I started running the adjuster back down, and got motion on the flip, back side facing me left to right, with the front facing me it stayed pegged to the right.
Back, and forth moving the adjuster down the threads, the bubble moving to center with the back facing me, still pegged right facing me. I did very small incremental adjustments, and when the bubble/level facing away from me moved over to the right. Both the front, and back facing me stayed to the right. I hope this makes sense, I'm fried.
Same outcome, but reciprocal?

I read this, word for word, 6 times and cannot understand what you're doing, Mike.

There will be a point where the bubble will move towards center. It will not be on center but it will move towards it. When you flip the level, it will also be somewhat towards the center. This is what you're looking for and you have to make tiny adjustments and wait a while for the bubble to settle before making more changes. When the bubble is no longer pegged to one side or the other but is somewhere in the middle, take pics.
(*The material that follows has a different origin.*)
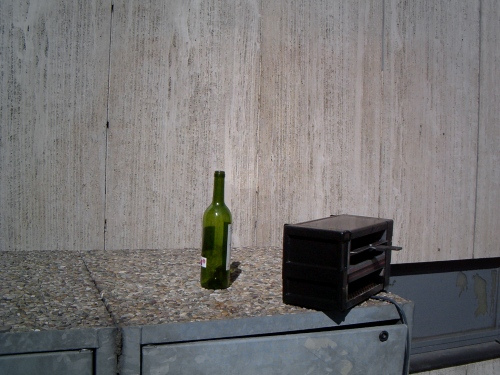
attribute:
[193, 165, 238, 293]
bottle — green, empty, tall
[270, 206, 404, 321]
black object — box, unknown, here, toaster oven, empty, broken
If we cannot get this done, send it to me in Honolulu and I will calibrate it for you.
 
I was afraid I was talking gibberish. In one plane the bubble moved, but the flip buried back. The adjuster on the threaded shaft( the pukas) was bottomed all the way down to up, then tried opposite from all the way up to down. That is where I had to do the mirror effort to see effects. There should be somewhere it cooperates, but I have not found it. Sorry you adopted a dummy :grin:

 
I was afraid I was talking gibberish. In one plane the bubble moved, but the flip buried back. The adjuster on the threaded shaft( the pukas) was bottomed all the way down to up, then tried opposite from all the way up to down. That is where I had to do the mirror effort to see effects. There should be somewhere it cooperates, but I have not found it. Sorry you adopted a dummy :grin:

I'm beginning to wonder if it might not be the mechanism they use. I agree that there should be some part where it cooperates but you are no dummy, no Paramedic is, so I'm wondering if it isn't you. Hence, my offer to give it a shot.

Maybe we should give it a rest and try again tomorrow. I promise to stay with you until we get it.